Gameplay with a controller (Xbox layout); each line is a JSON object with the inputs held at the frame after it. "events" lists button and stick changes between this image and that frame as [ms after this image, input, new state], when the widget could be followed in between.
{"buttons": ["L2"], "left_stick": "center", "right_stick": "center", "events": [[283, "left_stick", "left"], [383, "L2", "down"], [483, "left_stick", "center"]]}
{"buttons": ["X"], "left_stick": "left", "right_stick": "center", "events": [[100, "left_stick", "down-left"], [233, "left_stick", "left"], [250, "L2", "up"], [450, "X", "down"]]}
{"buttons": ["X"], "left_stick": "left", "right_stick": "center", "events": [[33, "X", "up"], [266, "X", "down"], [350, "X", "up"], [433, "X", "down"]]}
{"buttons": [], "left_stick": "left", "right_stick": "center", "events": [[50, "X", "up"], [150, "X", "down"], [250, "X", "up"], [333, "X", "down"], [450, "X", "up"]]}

* [Task item]:
Go through the material and select each line with the string "down" in it.

* [Task response]:
{"buttons": ["L2"], "left_stick": "center", "right_stick": "center", "events": [[283, "left_stick", "left"], [383, "L2", "down"], [483, "left_stick", "center"]]}
{"buttons": ["X"], "left_stick": "left", "right_stick": "center", "events": [[100, "left_stick", "down-left"], [233, "left_stick", "left"], [250, "L2", "up"], [450, "X", "down"]]}
{"buttons": ["X"], "left_stick": "left", "right_stick": "center", "events": [[33, "X", "up"], [266, "X", "down"], [350, "X", "up"], [433, "X", "down"]]}
{"buttons": [], "left_stick": "left", "right_stick": "center", "events": [[50, "X", "up"], [150, "X", "down"], [250, "X", "up"], [333, "X", "down"], [450, "X", "up"]]}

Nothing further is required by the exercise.